Do your work in a different way
Last week I visited one of United Mission to Nepal’s (UMN) cluster areas in Dhading district. UMN works in 7 geographical areas in Nepal. In each area they work alongside local Nepali organisations, working within local communities and ethnic groups. During my cluster visit I participated in a planning meeting with the Dalit Welfare Organization. Dalits are a low caste group and have suffered within this hierarchical system. They face daily issues because they are low caste. In some areas they are denied access to water taps, religious areas and in one village they are not even allowed to drink or enter the local tea shop. This local organisation with UMN’s assistance has been implementing the Dalit Empowerment Programme over the last number of years.
One of the many success stories from this programme is Nandalal Biswkarma, a forty-five-year-old blacksmith, who for many years was trapped within the “Balighare” system. This is a traditional system where so-called Dalit households work at whatever their inherited trade is, such as tailoring, iron work, leather work, etc, providing services to other (higher caste) households for a whole year. They are then paid in grain for the work and often only a very small amount. For many years Nandalal was trapped in this system. His main occupation was farming, but also making agricultural tools, which he would provide to others under the Balighare system. It was barely enough to live on; there were times when he could not provide enough food for his family and sending his children to school was problematic. Often they would have to stay at home to work on the farm, at other times they would attend school but without any books.

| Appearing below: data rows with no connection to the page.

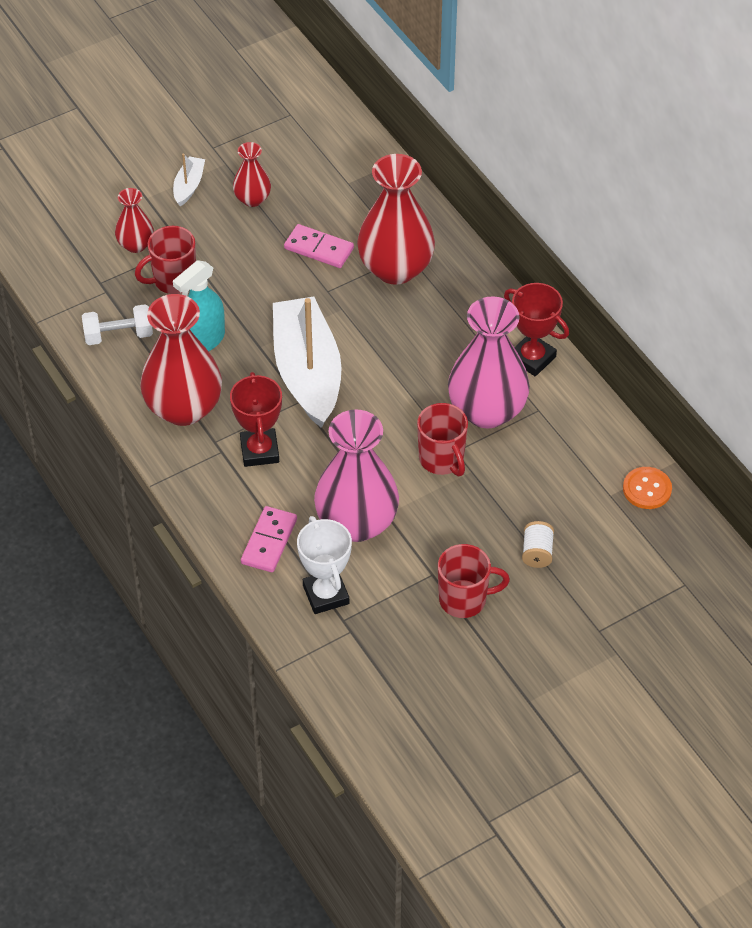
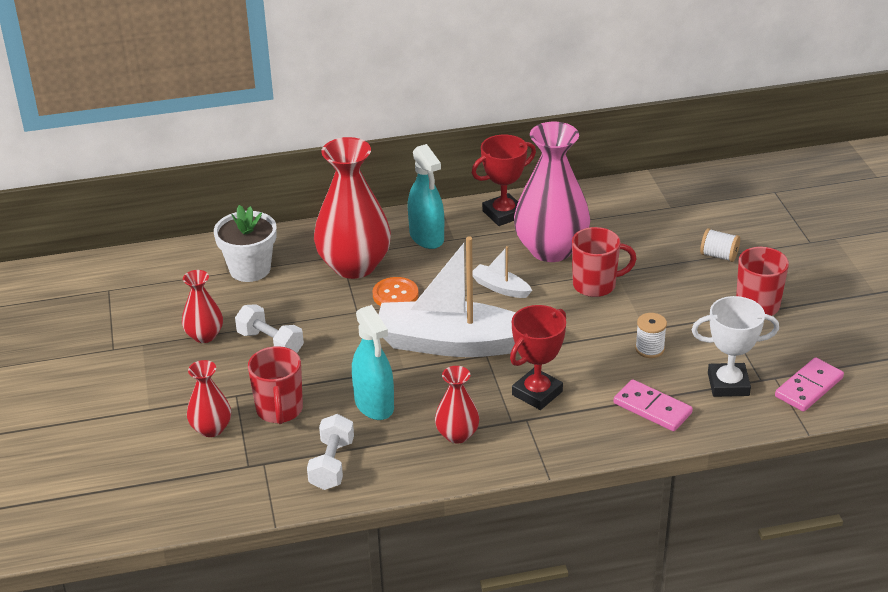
camera: 70 degrees left, 15 degrees down
red vase [140,294,222,426] -> red vase [435,366,480,444], size x0.51
white boat [173,154,205,206] -> white boat moved to [473,246,532,298]
red trophy [230,372,282,467] -> red trophy turned 60 degrees counterclockwise [510,305,566,410]
pink domino [284,224,354,268] -> pink domino moved to [775,357,844,412]
pink vase [314,410,399,542] -> white spool [635,313,667,358]
orange button [623,467,672,509] -> orange button moved to [373,277,419,306]
none -> white flower pot [214,205,277,282]
none -> white dumbbell [235,304,304,353]
none -> turquoise spray bottle [408,144,444,249]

Nandalal attended an interaction programme about Dalit rights and particularly about the problems with the Balighare system. He was encouraged to become an entrepreneur but to continue using his traditional blacksmithing skills. He was given help in producing a business plan for his enterprise, as well as a loan from the programme fund to run his new business. This programme enables him to continue to make good quality agricultural tools such as spades, axes, and knives but has broadened his horizon and thinking as he now sells them directly at the district centre in Dhadingbesi.

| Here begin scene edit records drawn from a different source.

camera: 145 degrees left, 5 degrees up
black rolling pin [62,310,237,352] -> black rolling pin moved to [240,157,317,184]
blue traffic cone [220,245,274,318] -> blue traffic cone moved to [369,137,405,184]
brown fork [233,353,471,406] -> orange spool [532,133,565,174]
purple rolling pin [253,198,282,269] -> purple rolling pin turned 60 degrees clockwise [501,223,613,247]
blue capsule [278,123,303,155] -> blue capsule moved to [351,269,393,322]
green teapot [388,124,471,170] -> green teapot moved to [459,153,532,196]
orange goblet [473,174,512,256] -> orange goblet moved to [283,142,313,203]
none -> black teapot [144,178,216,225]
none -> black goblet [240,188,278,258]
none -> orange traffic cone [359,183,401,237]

Working in this way he has gradually gained confidence and his business now makes a profit. He is proud and happy to be able to continue using his traditional occupation and skills. Now he is in control of his work and the selling of his products. He has stopped working under the Balighare system.
As a direct result of this, Nandalal now sends all four of his children (three daughters and a son) to school. His eldest daughter, Sita is currently in grade 10 and studying for her SLC (school leaving certificate), which is an important education milestone. Nandalal is now able to afford Sita’s additional classes in preparation for her SLC exams as well as normal school expenses. We wait to hear how well Sita does in her exams.
Another important change is that Nandalal is an example to other Dalit households trapped in the Balighare system. He also tells all his friends of the change to his work, continuing to use his traditional skills but being in control of his employment and the market for his tools.